3.1 登记层面:改变双重许可登记主体地位,以直接登记为主

一直以来,社会组织准入制度更多体现的是政府对社会组织的意愿,呈现出强烈控制态势。直到当前国家对于体育社会组织准入仍未全面放开,体育社会组织准入制度具有很强的局限性。无须业务主管部门同意的直接登记制仅限于四类社会组织,低准入门槛的备案制只面向基层体育社会组织。简而言之,我国体育社会组织准入制度仍以双重许可登记准入为主,而其超高的准入门槛、繁杂的准入程序已为众多学者诟病,严重限制和束缚了我国体育社会组织合法发展身份的获得。而经备案的基层体育社会组织虽获得合法发展身份,又因其未能取得法人资格而区别于法人,是非常典型的非法人社团。备案后的基层体育社会组织不能开展经营活动,不得设立实体也不能享受国家对具有法人资格的社会组织的优惠政策。登记注册制度的核心价值应在于保障公民及社会组织的权利不受侵犯[13]。在新时期,政府对体育社会组织登记准入制度应跳脱控制与规范管理的禁锢,以开放的心态将体育社会组织的需求作为目标指向,把体育社会组织的发展与能力提升放在重点位置,以期为公民提供服务。

首先,扩大直接登记范畴,明确准入标准。凡是为经济发展提供社会服务、满足群众生活需求的体育社会组织应逐步纳入直接登记范畴,明确给出体育社会组织直接登记标准,形成以直接登记准入制度为主的体育社会组织准入制度。民政部民间组织管理局副局长李勇在国家体育总局贯彻落实《全民健身计划》工作座谈会上表示,体育类社会组织将在新一轮的改革中得到重视,将获得更多扶持发展政策环境[14]。可以充分发挥体育社会组织在开展体育活动、提供体育公共服务等方面的作用。同时,双重许可登记制与备案制作为辅助性登记制度,协同直接登记共同负责体育社会组织准入。对于涉及政治、法律、宗教的体育社会组织,其登记准入仍要进行严格把控,实行双重许可准入制度。对体育社会组织准入管理,即使准入门槛不断降低,仍会有众多基层体育社会组织达不到直接登记条件。因而对这类体育社会组织依然实行低准入标准的备案制,给予其合法身份,待达到登记条件后再进行直接登记。最终建立以一个直接登记为主体,双重许可登记准入制度与备案制为辅的体育社会组织准入制度。

• • • • • • •

练习活动
请照录上文关于体育社会组织准入制度的选段，自“首先,扩大直接登记范畴,明确”起，一直到“为辅的体育社会组织准入制度。”为止。

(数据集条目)
• • • • • • •

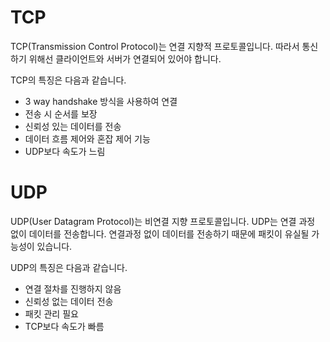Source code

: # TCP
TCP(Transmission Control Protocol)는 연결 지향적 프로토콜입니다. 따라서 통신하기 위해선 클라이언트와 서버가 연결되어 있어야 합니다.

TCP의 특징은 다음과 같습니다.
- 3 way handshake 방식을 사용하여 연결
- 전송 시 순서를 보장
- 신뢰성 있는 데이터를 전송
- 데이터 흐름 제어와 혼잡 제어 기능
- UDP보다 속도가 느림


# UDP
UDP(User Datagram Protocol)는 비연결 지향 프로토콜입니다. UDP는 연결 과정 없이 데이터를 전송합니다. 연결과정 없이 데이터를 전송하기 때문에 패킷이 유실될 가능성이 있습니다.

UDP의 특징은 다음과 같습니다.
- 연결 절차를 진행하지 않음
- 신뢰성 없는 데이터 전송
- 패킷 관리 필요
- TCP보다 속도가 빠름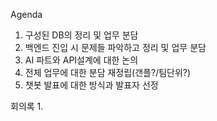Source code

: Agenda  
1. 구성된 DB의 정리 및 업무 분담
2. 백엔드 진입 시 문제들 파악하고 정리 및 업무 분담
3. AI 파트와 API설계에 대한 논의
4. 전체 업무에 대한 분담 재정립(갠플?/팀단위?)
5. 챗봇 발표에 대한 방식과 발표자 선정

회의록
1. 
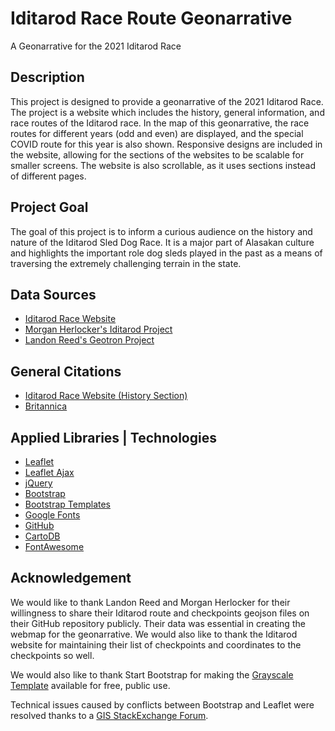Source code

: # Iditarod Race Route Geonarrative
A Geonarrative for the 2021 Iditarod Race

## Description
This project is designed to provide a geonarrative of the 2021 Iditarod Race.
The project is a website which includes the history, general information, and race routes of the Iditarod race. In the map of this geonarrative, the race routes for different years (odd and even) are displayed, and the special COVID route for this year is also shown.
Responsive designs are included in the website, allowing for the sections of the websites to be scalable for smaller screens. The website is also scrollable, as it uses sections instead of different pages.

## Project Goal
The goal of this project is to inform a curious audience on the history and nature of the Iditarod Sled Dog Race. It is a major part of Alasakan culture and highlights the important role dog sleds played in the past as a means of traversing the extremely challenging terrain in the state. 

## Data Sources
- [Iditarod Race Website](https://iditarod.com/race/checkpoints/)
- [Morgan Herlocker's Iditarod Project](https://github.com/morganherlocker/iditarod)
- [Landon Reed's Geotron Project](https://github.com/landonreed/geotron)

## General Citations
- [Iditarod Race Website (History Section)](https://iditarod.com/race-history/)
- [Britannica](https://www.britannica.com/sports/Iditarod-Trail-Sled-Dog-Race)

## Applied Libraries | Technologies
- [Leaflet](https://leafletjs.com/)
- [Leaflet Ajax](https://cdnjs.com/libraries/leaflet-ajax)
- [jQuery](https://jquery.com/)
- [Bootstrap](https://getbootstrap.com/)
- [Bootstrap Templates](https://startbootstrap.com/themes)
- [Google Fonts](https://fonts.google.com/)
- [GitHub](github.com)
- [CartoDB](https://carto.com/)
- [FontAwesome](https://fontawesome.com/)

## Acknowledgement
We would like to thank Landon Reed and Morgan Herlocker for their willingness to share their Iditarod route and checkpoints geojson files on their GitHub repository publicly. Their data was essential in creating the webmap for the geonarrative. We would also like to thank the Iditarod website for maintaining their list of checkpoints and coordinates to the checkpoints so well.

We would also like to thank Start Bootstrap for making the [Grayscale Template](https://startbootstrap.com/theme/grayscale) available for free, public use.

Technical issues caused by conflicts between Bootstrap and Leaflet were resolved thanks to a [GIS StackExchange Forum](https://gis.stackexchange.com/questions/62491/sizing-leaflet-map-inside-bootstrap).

• • • • • • •

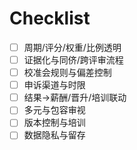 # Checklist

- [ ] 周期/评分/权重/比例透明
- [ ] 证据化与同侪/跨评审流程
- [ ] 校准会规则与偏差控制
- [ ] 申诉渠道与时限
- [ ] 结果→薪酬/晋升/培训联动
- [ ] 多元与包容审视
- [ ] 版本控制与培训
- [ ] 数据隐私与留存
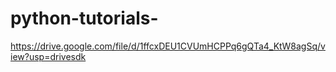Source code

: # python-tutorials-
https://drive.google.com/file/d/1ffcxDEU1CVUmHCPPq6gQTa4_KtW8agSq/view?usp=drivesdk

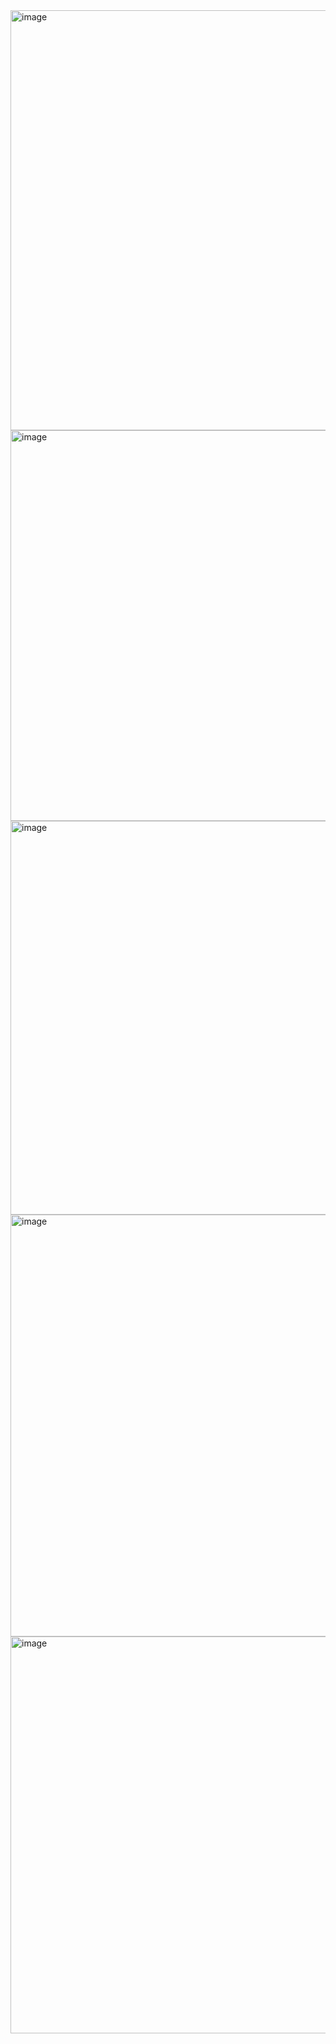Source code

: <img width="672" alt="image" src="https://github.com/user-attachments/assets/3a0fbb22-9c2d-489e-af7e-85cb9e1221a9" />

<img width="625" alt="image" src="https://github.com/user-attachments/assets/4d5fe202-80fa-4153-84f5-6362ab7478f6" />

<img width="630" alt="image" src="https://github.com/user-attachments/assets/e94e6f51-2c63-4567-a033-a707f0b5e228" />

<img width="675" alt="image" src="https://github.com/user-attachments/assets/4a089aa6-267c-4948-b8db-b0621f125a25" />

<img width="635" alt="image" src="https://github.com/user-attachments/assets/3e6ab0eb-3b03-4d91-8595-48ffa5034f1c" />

• • • • • • •

作答区域
首先,扩大直接登记范畴,明确准入标准。凡是为经济发展提供社会服务、满足群众生活需求的体育社会组织应逐步纳入直接登记范畴,明确给出体育社会组织直接登记标准,形成以直接登记准入制度为主的体育社会组织准入制度。民政部民间组织管理局副局长李勇在国家体育总局贯彻落实《全民健身计划》工作座谈会上表示,体育类社会组织将在新一轮的改革中得到重视,将获得更多扶持发展政策环境[14]。可以充分发挥体育社会组织在开展体育活动、提供体育公共服务等方面的作用。同时,双重许可登记制与备案制作为辅助性登记制度,协同直接登记共同负责体育社会组织准入。对于涉及政治、法律、宗教的体育社会组织,其登记准入仍要进行严格把控,实行双重许可准入制度。对体育社会组织准入管理,即使准入门槛不断降低,仍会有众多基层体育社会组织达不到直接登记条件。因而对这类体育社会组织依然实行低准入标准的备案制,给予其合法身份,待达到登记条件后再进行直接登记。最终建立以一个直接登记为主体,双重许可登记准入制度与备案制为辅的体育社会组织准入制度。